School-zone speed camera RFPs in Georgia roughly doubled in the last 30 days compared to the monthly average, and the agencies issuing them are not reacting to a spike in school violence. They are reacting to a law that just rewrote the rules of a multi-million-dollar enforcement market.
Governor Brian Kemp signed House Bill 651 in May 2026, effective immediately, after the Georgia General Assembly passed it 49-1 in the Senate on the final day of the 2026 session. The law mandates that any jurisdiction wishing to deploy or renew a school-zone speed camera contract must first win a local referendum, hold that vote every six years, and direct all citation revenue exclusively to school safety purposes: physical security, surveillance, crossing guards, visitor management, and mental health support. It also caps enforcement at one-hour windows around school start and end times and limits citations to drivers exceeding the posted limit by more than 10 mph. As CBS News Atlanta reported, the bill was a two-year legislative fight that ended with a compromise neither camera critics nor safety advocates fully embraced.
The procurement response was immediate. Gwinnett County issued multiple competitive iterations of its "Automated Speed Detection School Zone Safety Program on Annual Contract" (RP018-26) across April and May 2026, signaling active re-procurement in the state's most populous county. Brunswick (Glynn County) and Tifton issued their own school-zone camera RFPs in May. Norcross followed. The thread connecting all of them is timing: localities with existing camera programs, or those planning new ones, are now racing to establish contractual footholds before the referendum requirement forces a public vote they may or may not win.
Georgia's school-zone camera scramble: HB 651's path and the procurement rush around it
Source: NationGraph.
This is a market scramble dressed in safety language. Georgia was already one of the most restrictive states in the country for automated speed enforcement, permitting cameras only in school zones while neighboring Alabama, Florida, Tennessee, and North Carolina allow broader deployment. HB 651 layers a referendum requirement on top of that already-constrained framework, making Georgia a national outlier and a potential template for camera-skeptic legislators elsewhere.
The backstory explains why the bill landed where it did rather than going further. Rep. Dale Washburn's 2025 outright-ban bill passed the House with 96-plus co-sponsors but died in the Senate. Camera vendors spent more than $728,000 on Georgia political committee donations in recent years, including more than $175,000 to Lt. Gov. Burt Jones, who presides over the Senate. The Georgia Virtue described HB 651 as "a far cry from prohibition", a reform that reformed the market without dismantling it. Advocates for Highway and Auto Safety urged Kemp to veto the bill, noting that Insurance Institute for Highway Safety data shows school-zone speed cameras reduce fatal and incapacitating crash likelihood by 19 percent. The referendum requirement, in their view, is a de facto barrier to a proven safety tool.

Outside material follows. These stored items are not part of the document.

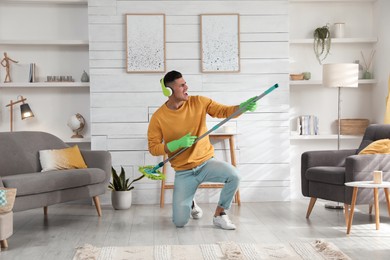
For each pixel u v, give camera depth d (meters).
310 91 8.54
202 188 7.95
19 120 8.34
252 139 8.08
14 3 8.25
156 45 7.96
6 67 8.19
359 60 8.53
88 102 8.41
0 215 5.04
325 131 8.55
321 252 4.77
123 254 4.79
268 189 8.09
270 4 8.06
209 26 7.99
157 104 7.98
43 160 6.91
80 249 4.98
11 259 4.76
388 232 5.64
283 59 8.08
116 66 7.95
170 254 4.76
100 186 6.86
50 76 8.16
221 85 8.03
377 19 8.31
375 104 8.41
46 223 6.47
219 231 5.79
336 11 8.52
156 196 7.98
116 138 7.95
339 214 6.80
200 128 5.91
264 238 5.41
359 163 5.86
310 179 6.46
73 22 8.33
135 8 7.96
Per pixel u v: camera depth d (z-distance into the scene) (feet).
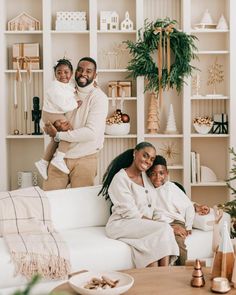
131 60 20.16
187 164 20.31
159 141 21.17
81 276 9.95
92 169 16.58
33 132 20.90
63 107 16.17
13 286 11.79
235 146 20.20
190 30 20.22
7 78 20.63
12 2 20.74
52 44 20.81
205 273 10.50
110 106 20.98
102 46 20.90
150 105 20.58
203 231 14.10
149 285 9.86
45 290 11.55
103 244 12.91
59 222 14.16
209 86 21.07
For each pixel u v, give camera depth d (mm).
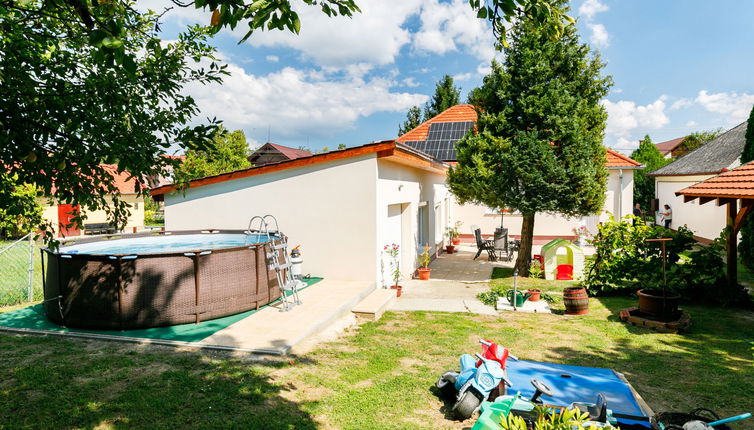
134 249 9484
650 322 7934
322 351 6082
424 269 12875
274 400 4434
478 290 11383
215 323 6855
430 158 12453
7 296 9172
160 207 40156
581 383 4320
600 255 10734
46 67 3150
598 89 12469
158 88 3627
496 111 12422
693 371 5848
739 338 7367
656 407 4781
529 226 13570
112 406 4180
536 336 7379
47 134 2961
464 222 21469
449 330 7633
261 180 10664
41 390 4508
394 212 12070
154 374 4949
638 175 30844
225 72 4336
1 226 16016
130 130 3336
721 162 19562
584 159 11562
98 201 3596
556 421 2590
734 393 5152
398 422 4148
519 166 11422
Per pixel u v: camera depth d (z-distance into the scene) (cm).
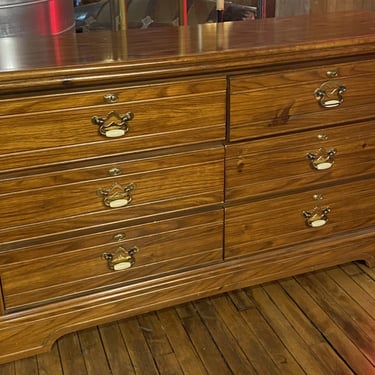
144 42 150
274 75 143
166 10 235
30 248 137
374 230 179
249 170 152
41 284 142
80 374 143
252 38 151
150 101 133
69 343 154
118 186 139
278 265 168
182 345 152
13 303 141
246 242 162
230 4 244
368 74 154
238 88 140
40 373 144
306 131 154
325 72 148
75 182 134
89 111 128
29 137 125
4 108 121
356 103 156
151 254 151
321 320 160
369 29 160
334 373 142
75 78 123
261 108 145
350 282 177
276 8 247
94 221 140
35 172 130
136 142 136
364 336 154
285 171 157
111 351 151
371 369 142
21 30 180
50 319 146
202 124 140
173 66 130
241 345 152
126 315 154
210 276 160
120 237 145
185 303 169
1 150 124
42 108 124
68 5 199
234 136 145
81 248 142
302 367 144
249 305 168
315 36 151
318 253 172
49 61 128
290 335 155
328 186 165
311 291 173
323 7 243
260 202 158
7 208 130
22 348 146
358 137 162
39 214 134
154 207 145
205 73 135
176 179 144
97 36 161
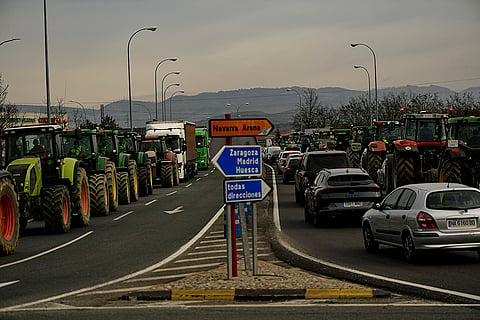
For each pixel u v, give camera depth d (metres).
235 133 13.20
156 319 10.12
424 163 29.16
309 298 11.66
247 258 13.94
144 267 15.60
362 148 48.38
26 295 12.45
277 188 43.16
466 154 24.98
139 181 40.50
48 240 21.42
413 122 29.45
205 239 20.55
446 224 14.49
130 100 60.19
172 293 11.99
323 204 22.41
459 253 16.61
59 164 23.38
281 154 59.12
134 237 21.59
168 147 54.81
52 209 22.53
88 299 11.97
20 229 23.88
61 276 14.62
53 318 10.28
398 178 29.47
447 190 14.95
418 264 14.93
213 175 65.94
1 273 15.20
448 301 10.91
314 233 21.48
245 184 13.15
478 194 14.90
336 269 14.38
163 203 35.03
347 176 22.69
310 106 113.50
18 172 21.77
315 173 28.03
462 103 69.19
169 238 21.05
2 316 10.47
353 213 22.31
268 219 25.98
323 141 59.97
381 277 13.26
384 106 91.69
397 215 15.60
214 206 32.22
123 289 12.91
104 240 21.05
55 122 26.27
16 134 23.30
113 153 35.12
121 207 33.59
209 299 11.78
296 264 15.23
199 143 78.62
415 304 10.79
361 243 18.98
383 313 10.16
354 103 102.12
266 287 12.14
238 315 10.33
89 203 26.31
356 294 11.60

For residents in Gwinnett, Glynn, and Tifton, the procurement rush carries a practical implication: the camera programs operating near their children's schools may be locked into new multi-year contracts before anyone votes on whether they should exist at all. HB 651 requires referendums for new or renewed contracts, but the law's effective date creates an incentive to sign before the vote requirement fully materializes in local political calendars.
There is a separate, quieter layer to the broader RFP count. The Georgia Department of Administrative Services issued a statewide School Safety Uniforms RFQ (RFQ#26-205), echoed by Richmond County Schools and the Departments of Corrections and Juvenile Justice. DOJ's School Violence Prevention Program awarded Echols County Board of Education $144,000 and Chatham County $143,000 in October 2025; Barrow County received $1.1 million under "School Safety National Activities" starting May 2025. These are real investments in physical security and personnel, but they are not driving the procurement surge. The camera law is.
The next signal to watch is whether any locality schedules the first referendum under HB 651 before a camera contract is signed. If Gwinnett or another large county moves to a public vote, that outcome will set a precedent for every jurisdiction still weighing its options. A failed referendum in a high-traffic suburban county would effectively close the school-zone camera market in Georgia's most economically significant corridors. A successful one would validate the compromise and likely quiet the legislative push for an outright ban, at least for another session.
The vote hasn't happened yet. The contracts are already moving.